The head of the rebels' Supreme Revolutionary Committee, Mohammed al-Huthi, said fighters would start pulling back at 10 am (0700 GMT).
He said the rebels had been forced to act unilaterally after the Saudi-backed government repeatedly delayed a parallel pullback from parts of the city of Hodeida that it had pledged to make under the truce deal reached in Sweden.
"The (rebel) army and committees are withdrawing unilaterally as a result of the refusal of the countries of the US-British-Saudi-Emirati aggression and their allies to implement the accord," the rebel leader said on Twitter.
The United Nations announced late Friday that the rebels would begin a long-delayed withdrawal from Hodeida and two other Red Sea ports on Saturday, the first step on the ground since the hard-won ceasefire deal was reached.
The agreement was hailed as a breakthrough that offered the best chance so far of ending the war in Yemen.
Bu although the fighting has largely stopped, there have been intermittent clashes and the promised redeployment of the warring parties away from the front lines has failed to materialise.
The withdrawal of rebel forces will now be completed by Tuesday, the head of the UN redeployment committee, General Michael Lollesgaard, said in a statement.
A UN observer mission led by Lollesgaard will monitor the pullback.
- Govt demands verification -
The information minister of the internationally recognised government, Moammer al-Eryani, welcomed the UN announcement but demanded joint verification of the promised rebel withdrawal.
"We welcome any measures towards the implementation of the Sweden agreement on redeployment in ports in Hodeida province and warn of attempts by the militia to mislead the international community and the (UN) Security Council before the next meeting," Eryani tweeted.
He said any unilateral redeployment by the rebels without control and joint verification "cannot be accepted."
Lollesgaard welcomed the rebel plan "to undertake an initial unilateral redeployment from the ports of Hodeida, Saleef and Ras Issa."
Saleef is a minor port further up the Red Sea coast that is planned for development as a grain import hub.

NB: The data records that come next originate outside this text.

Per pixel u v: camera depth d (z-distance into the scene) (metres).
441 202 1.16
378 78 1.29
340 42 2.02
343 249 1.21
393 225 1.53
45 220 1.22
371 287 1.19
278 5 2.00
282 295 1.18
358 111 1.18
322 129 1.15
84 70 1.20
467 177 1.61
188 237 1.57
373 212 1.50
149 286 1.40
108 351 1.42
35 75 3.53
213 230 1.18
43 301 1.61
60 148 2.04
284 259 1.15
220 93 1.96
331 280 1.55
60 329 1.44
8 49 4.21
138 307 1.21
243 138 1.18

Ras Issa is an oil export terminal for the oilfields in Marib province in the government-controlled interior.
- Untapped grain stocks -
Nearly all goods, including vital aid deliveries of grain, currently pass through Hodeida.
The main storage and distribution centre for the imported grain lies in government-held territory on the outskirts of the city.

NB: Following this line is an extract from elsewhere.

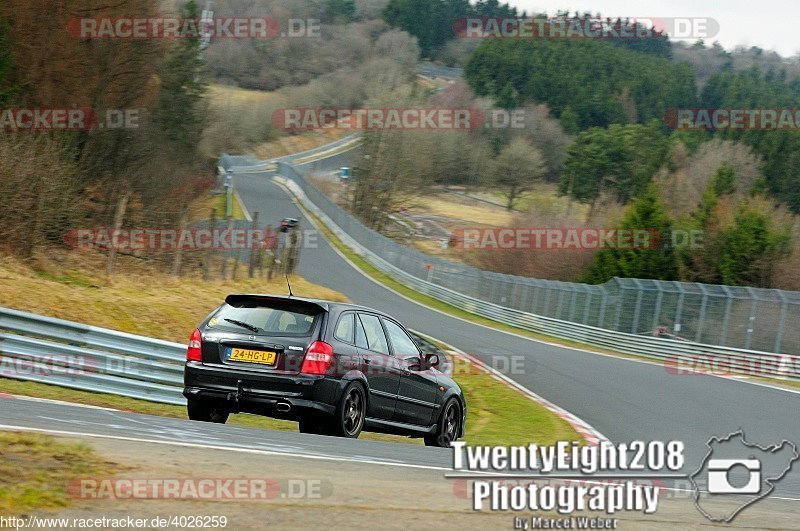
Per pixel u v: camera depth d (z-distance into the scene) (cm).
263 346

The silos of the Red Sea Mills currently contain some 51,000 tonnes of grain -- enough to feed 3.7 million people for a month -- but it has gone unused since the fighting forced the UN to withdraw its staff in September.
After an initial inspection visit in February, a World Food Programme team finally gained access to the silos last Sunday after a month of delays for security reasons.
But the mills came under renewed fire on Thursday, with two silos hit, one of them containing wheat, the UN said.
The United Nations had announced a deal in February for phased pullbacks by the two sides, but its implementation faltered over rebel concerns that forces linked to the Saudi-led coalition would exploit it to take over the ports.
The coalition intervened in Yemen in March 2015 when President Abedrabbo Mansour Hadi fled into Saudi exile as the rebels closed in on his last refuge in second city Aden after sweeping though most of the rest of the country.
The conflict has killed tens of thousands people, many of them civilians, relief agencies say.
The fighting has triggered what the United Nations describes as the world's worst humanitarian crisis, with 24.1 million -- more than two-thirds of the population -- in need of aid.